② Connect the output of pure resistive load debugging power amplifier to 8~10Ω 1/4W resistor, and then measure the voltage drop at both ends of R7 and R8. At this time, because BG6 and 7 form independent DC circuits through this resistor, the voltage drop on R7 and R8 may If they are not consistent, you can adjust R2 again to make the voltage drops on the two resistors consistent, and the midpoint voltage will be close to 0V. If the voltage drop on R7 and R8 is the same but does not reach 13~17mV, you can replace D1 and D2 or fine-tune the above 2200 trimming resistor, repeat 1 to 2 times, in short, the voltage drop on R7 and R8 should be the same and reach 13~17mV. The midpoint voltage is generally adjusted well.

⑧ Actual load debugging can be connected to the speaker debugging after the above debugging. The feeder connecting the sound box and its length should be matched according to the actual usage in the future. After turning on the power, do not send a signal first, listen to see if there is any obvious abnormal sound from the speaker, and touch the final tube case with your hand. If there is abnormal sound in the speaker and the tube case is hot, it means that the circuit is self-excited after the actual load is connected. At this time, as shown in Figure 4, connect the R1 and C1 series compensation network and the L1 and R2 parallel compensation network to the output end of the power amplifier, and use a bracket to install it as close to the printed board as possible. Generally, use R1 and Cl first. If the self-excitation cannot be completely eliminated, add L1 and R2. L1 can be made by winding Φ1.0mm enameled wire 10 times around a 12mm frame. Generally, self-excitation can be eliminated by adopting the above measures.
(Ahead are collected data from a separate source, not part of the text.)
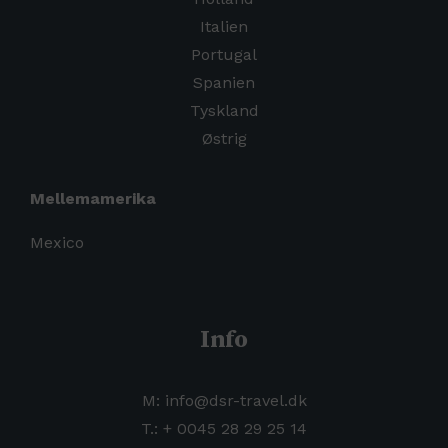
Italien
Portugal
Spanien
Tyskland
Østrig
Mellemamerika
Mexico
Info
M: info@dsr-travel.dk
T.:
+
0045 28 29 25 14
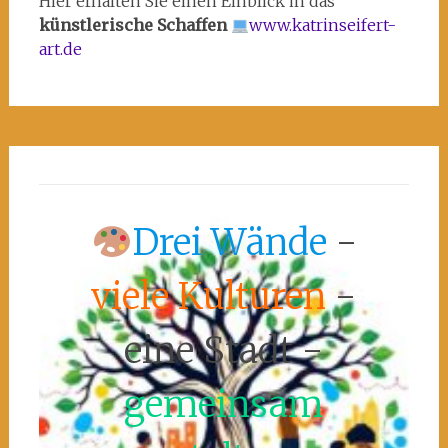
Hier erhalten Sie einen Einblick in das
künstlerische Schaffen
www.katrinseifert-
art.de
Drei Wände
-
viele Kulturen
-
eine Stadt -
gemeinsam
Finally, add the signal and listen for about 1 hour at a level slightly higher than the normal listening level (pay attention to the temperature of the final tube shell at all times) and then re-measure the output midpoint voltage and quiescent current. Generally, the midpoint voltage is <±100mV, the quiescent current is <100mA and there is no continuous increase. It can be considered that the debugging is completed and this step of debugging is best carried out in summer when the temperature is high. If the machine is installed in winter, it is hoped to restart in summer. Test it.